Saved entries:

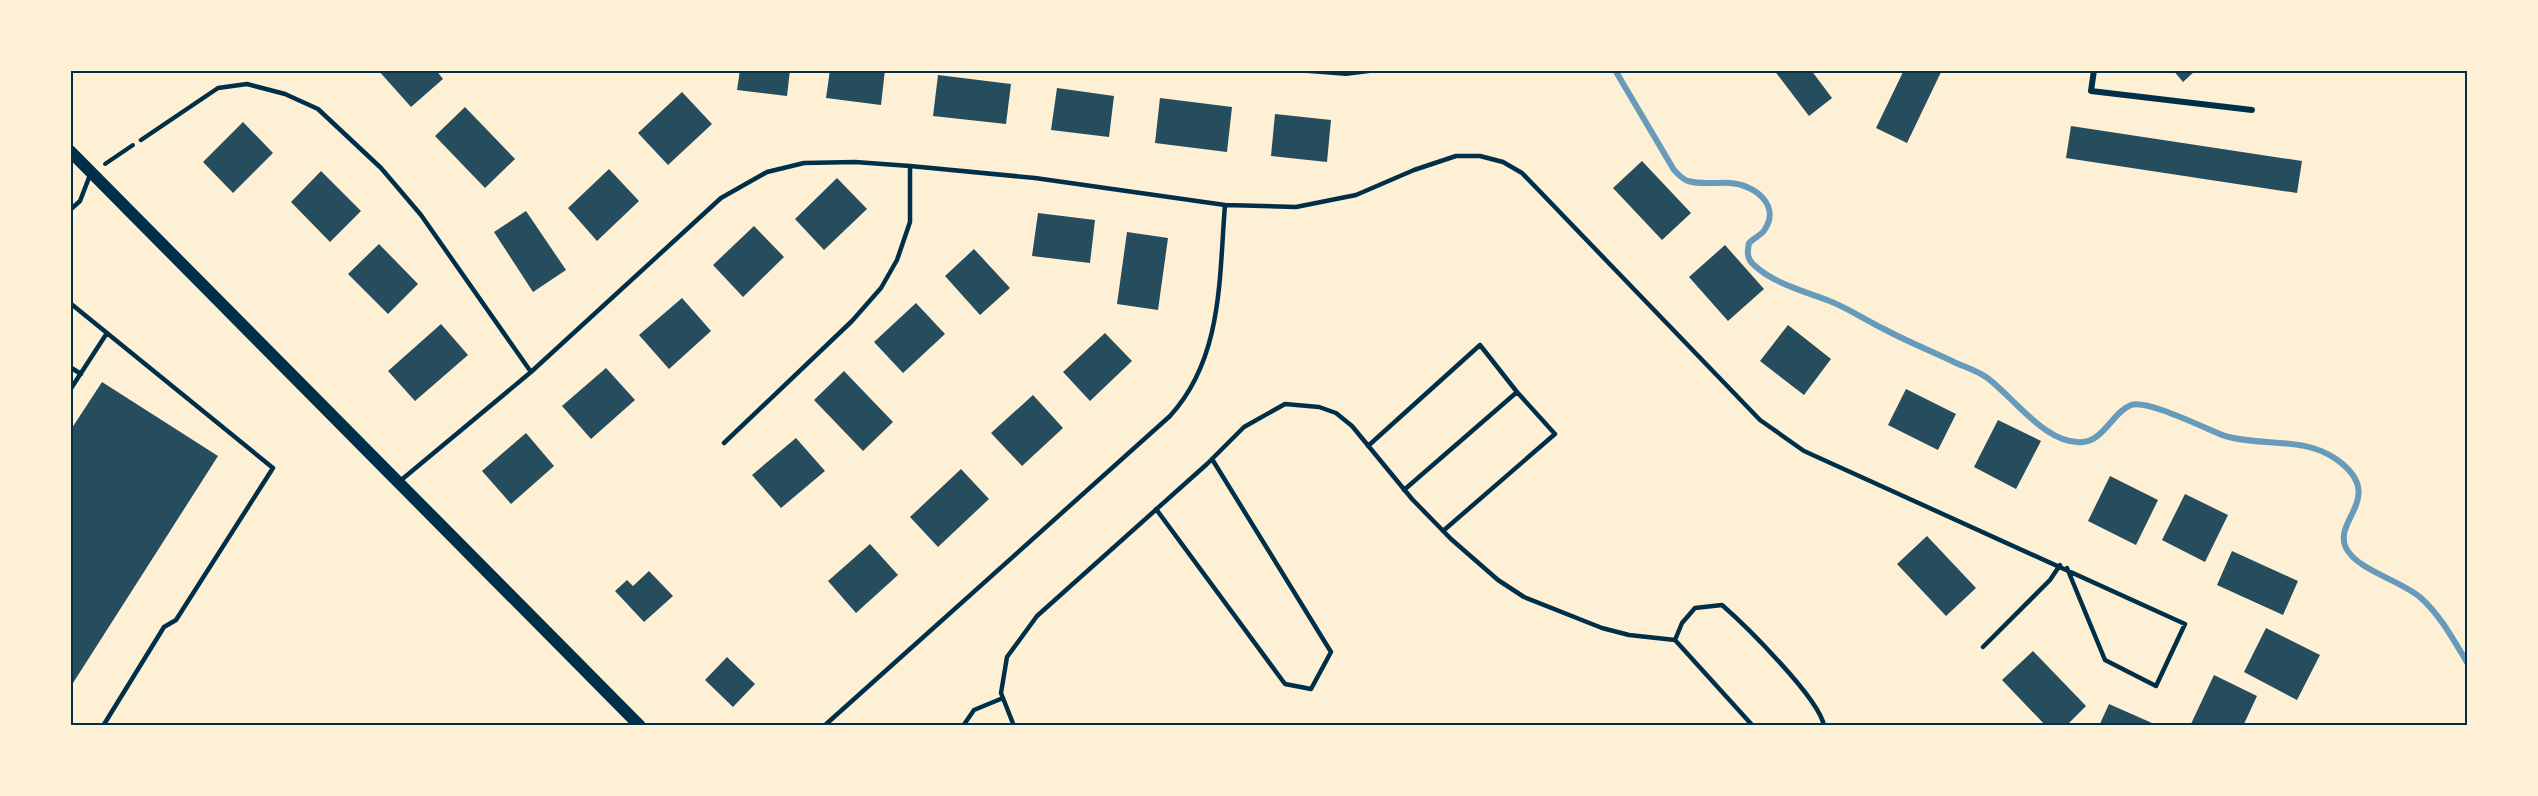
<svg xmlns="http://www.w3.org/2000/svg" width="2538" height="796" font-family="'Golos Text',sans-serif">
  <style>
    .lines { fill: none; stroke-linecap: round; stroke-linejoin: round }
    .stream { stroke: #669bbc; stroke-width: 6 }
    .building { fill: #264d5e }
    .path { stroke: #003049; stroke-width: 4 }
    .service { stroke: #003049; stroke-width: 4.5 }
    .minor { stroke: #003049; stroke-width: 6 }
    .secondary { stroke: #003049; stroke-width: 12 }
    .neatline { fill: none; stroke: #003049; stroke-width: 2 }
  </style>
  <rect width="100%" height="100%" fill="#fdf0d5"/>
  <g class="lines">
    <!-- stream -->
    <path class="stream" d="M 1615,70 L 1674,170 C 1679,175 1682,179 1688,181 C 1702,185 1716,182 1730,183 C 1754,184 1783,206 1763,232 C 1759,236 1753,239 1749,243 C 1747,252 1747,259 1754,265 C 1773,283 1803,291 1827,300 C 1846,307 1864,319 1882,328 C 1906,341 1931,351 1956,363 C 1965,367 1977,371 1986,377 C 2013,396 2046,446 2083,442 C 2104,440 2114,411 2131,405 C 2147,399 2206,429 2225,436 C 2262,447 2303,436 2336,459 C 2388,496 2332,520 2346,548 C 2358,571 2401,580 2421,598 C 2441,616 2454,641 2468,664"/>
  </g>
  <!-- building -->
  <path class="building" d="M 378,70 L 436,70 L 443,79 L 411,107 Z
    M 740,70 L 790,70 L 787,96 L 737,90 Z
    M 830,70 L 885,70 L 881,105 L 826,98 Z
    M 1774,70 L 1811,70 L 1832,98 L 1809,116 Z
    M 1904,70 L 1942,70 L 1907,143 L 1876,128 Z
    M 2173,70 L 2196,70 L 2183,82 Z
    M 938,75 L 1011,84 L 1006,124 L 933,116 Z
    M 1057,88 L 1114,96 L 1109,137 L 1051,130 Z
    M 682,92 L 712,124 L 668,165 L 638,133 Z
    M 1160,98 L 1232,107 L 1227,152 L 1155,143 Z
    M 465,107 L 515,159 L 485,188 L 435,136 Z
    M 1275,114 L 1331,120 L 1327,162 L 1271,156 Z
    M 243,122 L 273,153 L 233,193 L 203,162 Z
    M 2071,126 L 2302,161 L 2297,193 L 2066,158 Z
    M 1642,161 L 1691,213 L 1662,240 L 1613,188 Z
    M 609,169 L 639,201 L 597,241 L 568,208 Z
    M 321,171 L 361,211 L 330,242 L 291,202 Z
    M 837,178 L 867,209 L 824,250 L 795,219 Z
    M 526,211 L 566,270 L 533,292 L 494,232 Z
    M 1038,213 L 1095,220 L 1090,263 L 1032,256 Z
    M 754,226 L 784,257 L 743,297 L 713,265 Z
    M 1127,232 L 1168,238 L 1158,310 L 1117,304 Z
    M 379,244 L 418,284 L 388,314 L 348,274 Z
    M 1725,245 L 1764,289 L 1728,321 L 1689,277 Z
    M 974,249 L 1010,288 L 980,315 L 945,276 Z
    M 682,298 L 711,331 L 669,369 L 639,335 Z
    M 916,303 L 945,334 L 903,373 L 874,342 Z
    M 441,324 L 468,355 L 415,401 L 388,371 Z
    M 1788,325 L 1831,359 L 1804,395 L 1760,361 Z
    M 1105,333 L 1132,361 L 1090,401 L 1063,372 Z
    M 606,368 L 635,400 L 591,439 L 562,406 Z
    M 844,371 L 893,422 L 863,451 L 814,400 Z
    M 102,382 L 218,456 L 73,683 L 70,681 L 70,431 Z
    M 1906,389 L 1956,414 L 1938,450 L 1888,425 Z
    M 1033,395 L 1063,428 L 1022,466 L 991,433 Z
    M 1998,420 L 2041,441 L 2016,489 L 1974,467 Z
    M 526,433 L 554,466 L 511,504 L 482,471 Z
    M 796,438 L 825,471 L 781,508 L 752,475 Z
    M 961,469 L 989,499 L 938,547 L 910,517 Z
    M 2110,476 L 2158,500 L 2136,545 L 2088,521 Z
    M 2185,494 L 2228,515 L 2205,562 L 2162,540 Z
    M 1927,536 L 1976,588 L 1946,616 L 1897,564 Z
    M 870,544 L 898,575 L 856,613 L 828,581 Z
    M 2232,551 L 2298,581 L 2283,615 L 2217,585 Z
    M 649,571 L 673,596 L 644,622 L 615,591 L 627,580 L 633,586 Z
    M 2266,628 L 2320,655 L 2297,700 L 2244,672 Z
    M 2033,651 L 2086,706 L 2066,726 L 2046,726 L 2002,680 Z
    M 727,657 L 755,684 L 733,707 L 705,680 Z
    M 2214,675 L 2257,696 L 2243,726 L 2190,726 Z
    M 2109,704 L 2152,723 L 2151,726 L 2099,726 Z"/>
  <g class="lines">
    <!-- path -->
    <path class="path" d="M 105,164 L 133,145"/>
    <!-- service -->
    <path class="service" d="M 141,140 L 218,88 L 247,84 L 285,94 L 318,109 L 381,168 L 421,215 L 531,372
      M 70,210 L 80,201 L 90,175
      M 70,303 L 273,468 L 176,620 L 164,627 L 103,726
      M 70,367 L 81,374
      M 70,390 L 107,333
      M 724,443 L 852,321 L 881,288 L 897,260 L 910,222 L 910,166
      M 1368,446 L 1480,345 L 1517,392
      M 400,481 L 531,372 L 721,198 L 767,172 L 804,163 L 855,162 L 910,166 L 1035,178 L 1225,205 L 1296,207 L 1356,195 L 1414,170 L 1456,156 L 1480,156 L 1503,162 L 1522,173 L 1760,420 L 1804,451 L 2185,624 L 2156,686 L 2105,660 L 2067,568
      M 1404,490 L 1517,392 L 1555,434 L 1443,531
      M 1156,509 L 1285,684 L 1311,689 L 1331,652 L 1212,459
      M 1983,647 L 2050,580 L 2060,565
      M 824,726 L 1170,416 C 1223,358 1219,278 1225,205
      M 963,726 L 974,710 L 1003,698
      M 1014,726 L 1001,693 L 1007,657 L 1037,616 L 1207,464 L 1244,427 L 1285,404 L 1319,407 L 1336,413 L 1352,426 L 1412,499 L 1451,539 L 1498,580 L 1524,597 L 1602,628 L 1629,635 L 1675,640
      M 1753,726 L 1675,640 L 1682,623 L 1695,608 L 1722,605 C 1745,625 1820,699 1824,726"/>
    <!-- minor -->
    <path class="minor" d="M 1307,70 L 1346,73 L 1370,70
      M 2094,70 L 2091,91 L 2252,110"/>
    <!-- secondary -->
    <path class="secondary" d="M 70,151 L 640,726"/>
  </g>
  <!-- border -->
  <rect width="2538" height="796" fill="none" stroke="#fdf0d5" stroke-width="144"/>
  <rect x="72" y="72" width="2394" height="652" class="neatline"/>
</svg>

Assignment:
Using the records above, output an exact copy without any pictures.

Exercise response:
<svg xmlns="http://www.w3.org/2000/svg" width="2538" height="796" font-family="'Golos Text',sans-serif">
  <style>
    .lines { fill: none; stroke-linecap: round; stroke-linejoin: round }
    .stream { stroke: #669bbc; stroke-width: 6 }
    .building { fill: #264d5e }
    .path { stroke: #003049; stroke-width: 4 }
    .service { stroke: #003049; stroke-width: 4.5 }
    .minor { stroke: #003049; stroke-width: 6 }
    .secondary { stroke: #003049; stroke-width: 12 }
    .neatline { fill: none; stroke: #003049; stroke-width: 2 }
  </style>
  <rect width="100%" height="100%" fill="#fdf0d5"/>
  <g class="lines">
    <!-- stream -->
    <path class="stream" d="M 1615,70 L 1674,170 C 1679,175 1682,179 1688,181 C 1702,185 1716,182 1730,183 C 1754,184 1783,206 1763,232 C 1759,236 1753,239 1749,243 C 1747,252 1747,259 1754,265 C 1773,283 1803,291 1827,300 C 1846,307 1864,319 1882,328 C 1906,341 1931,351 1956,363 C 1965,367 1977,371 1986,377 C 2013,396 2046,446 2083,442 C 2104,440 2114,411 2131,405 C 2147,399 2206,429 2225,436 C 2262,447 2303,436 2336,459 C 2388,496 2332,520 2346,548 C 2358,571 2401,580 2421,598 C 2441,616 2454,641 2468,664"/>
  </g>
  <!-- building -->
  <path class="building" d="M 378,70 L 436,70 L 443,79 L 411,107 Z
    M 740,70 L 790,70 L 787,96 L 737,90 Z
    M 830,70 L 885,70 L 881,105 L 826,98 Z
    M 1774,70 L 1811,70 L 1832,98 L 1809,116 Z
    M 1904,70 L 1942,70 L 1907,143 L 1876,128 Z
    M 2173,70 L 2196,70 L 2183,82 Z
    M 938,75 L 1011,84 L 1006,124 L 933,116 Z
    M 1057,88 L 1114,96 L 1109,137 L 1051,130 Z
    M 682,92 L 712,124 L 668,165 L 638,133 Z
    M 1160,98 L 1232,107 L 1227,152 L 1155,143 Z
    M 465,107 L 515,159 L 485,188 L 435,136 Z
    M 1275,114 L 1331,120 L 1327,162 L 1271,156 Z
    M 243,122 L 273,153 L 233,193 L 203,162 Z
    M 2071,126 L 2302,161 L 2297,193 L 2066,158 Z
    M 1642,161 L 1691,213 L 1662,240 L 1613,188 Z
    M 609,169 L 639,201 L 597,241 L 568,208 Z
    M 321,171 L 361,211 L 330,242 L 291,202 Z
    M 837,178 L 867,209 L 824,250 L 795,219 Z
    M 526,211 L 566,270 L 533,292 L 494,232 Z
    M 1038,213 L 1095,220 L 1090,263 L 1032,256 Z
    M 754,226 L 784,257 L 743,297 L 713,265 Z
    M 1127,232 L 1168,238 L 1158,310 L 1117,304 Z
    M 379,244 L 418,284 L 388,314 L 348,274 Z
    M 1725,245 L 1764,289 L 1728,321 L 1689,277 Z
    M 974,249 L 1010,288 L 980,315 L 945,276 Z
    M 682,298 L 711,331 L 669,369 L 639,335 Z
    M 916,303 L 945,334 L 903,373 L 874,342 Z
    M 441,324 L 468,355 L 415,401 L 388,371 Z
    M 1788,325 L 1831,359 L 1804,395 L 1760,361 Z
    M 1105,333 L 1132,361 L 1090,401 L 1063,372 Z
    M 606,368 L 635,400 L 591,439 L 562,406 Z
    M 844,371 L 893,422 L 863,451 L 814,400 Z
    M 102,382 L 218,456 L 73,683 L 70,681 L 70,431 Z
    M 1906,389 L 1956,414 L 1938,450 L 1888,425 Z
    M 1033,395 L 1063,428 L 1022,466 L 991,433 Z
    M 1998,420 L 2041,441 L 2016,489 L 1974,467 Z
    M 526,433 L 554,466 L 511,504 L 482,471 Z
    M 796,438 L 825,471 L 781,508 L 752,475 Z
    M 961,469 L 989,499 L 938,547 L 910,517 Z
    M 2110,476 L 2158,500 L 2136,545 L 2088,521 Z
    M 2185,494 L 2228,515 L 2205,562 L 2162,540 Z
    M 1927,536 L 1976,588 L 1946,616 L 1897,564 Z
    M 870,544 L 898,575 L 856,613 L 828,581 Z
    M 2232,551 L 2298,581 L 2283,615 L 2217,585 Z
    M 649,571 L 673,596 L 644,622 L 615,591 L 627,580 L 633,586 Z
    M 2266,628 L 2320,655 L 2297,700 L 2244,672 Z
    M 2033,651 L 2086,706 L 2066,726 L 2046,726 L 2002,680 Z
    M 727,657 L 755,684 L 733,707 L 705,680 Z
    M 2214,675 L 2257,696 L 2243,726 L 2190,726 Z
    M 2109,704 L 2152,723 L 2151,726 L 2099,726 Z"/>
  <g class="lines">
    <!-- path -->
    <path class="path" d="M 105,164 L 133,145"/>
    <!-- service -->
    <path class="service" d="M 141,140 L 218,88 L 247,84 L 285,94 L 318,109 L 381,168 L 421,215 L 531,372
      M 70,210 L 80,201 L 90,175
      M 70,303 L 273,468 L 176,620 L 164,627 L 103,726
      M 70,367 L 81,374
      M 70,390 L 107,333
      M 724,443 L 852,321 L 881,288 L 897,260 L 910,222 L 910,166
      M 1368,446 L 1480,345 L 1517,392
      M 400,481 L 531,372 L 721,198 L 767,172 L 804,163 L 855,162 L 910,166 L 1035,178 L 1225,205 L 1296,207 L 1356,195 L 1414,170 L 1456,156 L 1480,156 L 1503,162 L 1522,173 L 1760,420 L 1804,451 L 2185,624 L 2156,686 L 2105,660 L 2067,568
      M 1404,490 L 1517,392 L 1555,434 L 1443,531
      M 1156,509 L 1285,684 L 1311,689 L 1331,652 L 1212,459
      M 1983,647 L 2050,580 L 2060,565
      M 824,726 L 1170,416 C 1223,358 1219,278 1225,205
      M 963,726 L 974,710 L 1003,698
      M 1014,726 L 1001,693 L 1007,657 L 1037,616 L 1207,464 L 1244,427 L 1285,404 L 1319,407 L 1336,413 L 1352,426 L 1412,499 L 1451,539 L 1498,580 L 1524,597 L 1602,628 L 1629,635 L 1675,640
      M 1753,726 L 1675,640 L 1682,623 L 1695,608 L 1722,605 C 1745,625 1820,699 1824,726"/>
    <!-- minor -->
    <path class="minor" d="M 1307,70 L 1346,73 L 1370,70
      M 2094,70 L 2091,91 L 2252,110"/>
    <!-- secondary -->
    <path class="secondary" d="M 70,151 L 640,726"/>
  </g>
  <!-- border -->
  <rect width="2538" height="796" fill="none" stroke="#fdf0d5" stroke-width="144"/>
  <rect x="72" y="72" width="2394" height="652" class="neatline"/>
</svg>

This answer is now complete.